"Jusqu'à présent, tout le monde a mis son énergie dans le fait de livrer plus vite, et personne ne s'est réllement préoccupé de la logistique des retours, car dans notre secteur, les retours sont assimilés à l'échec. Pourtant, il est possible d'en rénover une bonne partie afin de les remettre en stock. C'est bénéfique pour les finances des éditeurs et cela diminue les ventes aux soldeurs, qui interfèrent avec l'action des libraires", poursuit le P-DG.
Une remise à neuf à 0,52 € par livre
Au fil d'années de test, et main dans la main avec L'Ecole des loisirs, la SGE a développé une expertise dans la rénovation des titres défraichis, étiquettés, filmés, abîmés. L'entreprise récupère les palettes pilon du distributeur et les transporte jusqu'à sa plateforme. Une première équipe, issue d'un partenariat avec différents ESAT, effectue un tri. "Certains livres ne peuvent pas être sauvés et partent au pilon.

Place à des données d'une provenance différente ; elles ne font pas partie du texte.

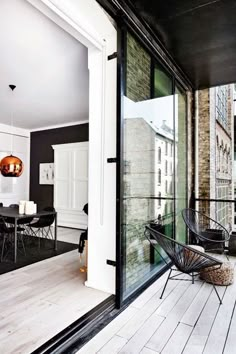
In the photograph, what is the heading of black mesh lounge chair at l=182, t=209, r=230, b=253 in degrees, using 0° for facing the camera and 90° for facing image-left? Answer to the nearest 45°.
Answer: approximately 315°

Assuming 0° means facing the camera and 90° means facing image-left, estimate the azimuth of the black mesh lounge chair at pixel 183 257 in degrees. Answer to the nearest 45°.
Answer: approximately 270°

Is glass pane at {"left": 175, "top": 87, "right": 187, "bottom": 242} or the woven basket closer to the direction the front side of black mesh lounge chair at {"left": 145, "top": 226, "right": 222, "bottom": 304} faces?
the woven basket

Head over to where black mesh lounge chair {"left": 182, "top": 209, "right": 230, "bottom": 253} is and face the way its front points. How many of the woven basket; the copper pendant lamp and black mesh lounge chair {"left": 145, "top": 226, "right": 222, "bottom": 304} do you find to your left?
0

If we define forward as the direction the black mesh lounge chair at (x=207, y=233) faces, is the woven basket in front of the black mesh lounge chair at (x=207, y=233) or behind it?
in front

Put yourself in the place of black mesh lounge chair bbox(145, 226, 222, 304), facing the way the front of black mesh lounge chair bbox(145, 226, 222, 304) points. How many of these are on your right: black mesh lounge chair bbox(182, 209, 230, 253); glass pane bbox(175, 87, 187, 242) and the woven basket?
0

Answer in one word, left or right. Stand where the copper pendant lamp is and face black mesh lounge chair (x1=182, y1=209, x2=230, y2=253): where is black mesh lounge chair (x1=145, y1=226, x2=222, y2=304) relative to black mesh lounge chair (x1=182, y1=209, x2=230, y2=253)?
right

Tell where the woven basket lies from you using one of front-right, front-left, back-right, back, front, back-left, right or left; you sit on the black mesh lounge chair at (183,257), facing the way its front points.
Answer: front-left

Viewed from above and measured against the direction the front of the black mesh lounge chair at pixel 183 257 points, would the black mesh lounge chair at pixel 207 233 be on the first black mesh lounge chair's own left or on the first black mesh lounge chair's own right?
on the first black mesh lounge chair's own left

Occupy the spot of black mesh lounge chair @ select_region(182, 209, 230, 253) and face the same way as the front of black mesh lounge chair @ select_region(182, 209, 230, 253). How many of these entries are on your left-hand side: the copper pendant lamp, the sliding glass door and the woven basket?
0

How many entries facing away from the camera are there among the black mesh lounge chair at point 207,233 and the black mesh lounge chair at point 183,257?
0

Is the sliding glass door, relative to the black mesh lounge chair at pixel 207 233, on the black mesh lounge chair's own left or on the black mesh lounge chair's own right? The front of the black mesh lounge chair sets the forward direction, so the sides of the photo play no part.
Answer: on the black mesh lounge chair's own right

D'autres, moins abîmés mais qui ne peuvent être rénovés, sont conditionnés en box de défraîchis, que les éditeurs peuvent vendre plus cher aux soldeurs", décrit Charles-Henry d'Ocagne. Tout le reste, près de 80% des palettes pilon, passent ensuite par la cellule rénovation de l'atelier "Livres", où des travailleurs formés poncent les tranches, chauffent les étiquettes pour les décoller, retirer les films plastiques... Une vraie remise à neuf qui coûte 0,52 € le livre, après quoi les ouvrages sont soit rendus au distributeur pour repartir dans le circuit classique, soit stockés par la SGE pour alimenter la vente directe ou le e-commerce.
La première "société à mission" du livre
Client depuis huit mois, Thibault Vandermersch, directeur des opérations d'Amphora, le premier éditeur de sport du marché, ne voit que des avantages à cette rénovation. "Certains distributeurs sont plus tâtillons que d'autres dans le tri des retours. Là, je décide des titres à rénover ou non en fonction de leur potentiel, ce qui me permet de sauver 60 à 70% de la marchandise destinée au pilon. Cela évite des réimpressions successives, et même si je n'ai pas encore chiffré le gain financier, le seul impact écologique m'a convaincu", détaille-t-il.
La SGE, qui s'est engagée dans une démarche RSE (responsabilité sociétale des entreprises) et devrait devenir dans l'été la première "société à mission" du secteur du livre - une qualification introduite par la loi PACTE de 2019, et dont la finalité est de cumuler la recherche de la performance économique avec la contribution à l'intérêt général - fait valoir près de 8 millions de livres sauvés du pilon. Charles-Henry d'Ocagne, qui explique "lutter contre 30 ans d'idées reçues", espère désormais convertir les grands groupes à ce cercle vertueux de la rénovation des invendus : "Je suis persuadé qu'un petit acteur comme nous peut faire bouger les lignes dans l'industrie, car rénover, c'est à la fois rentable et écoresponsable."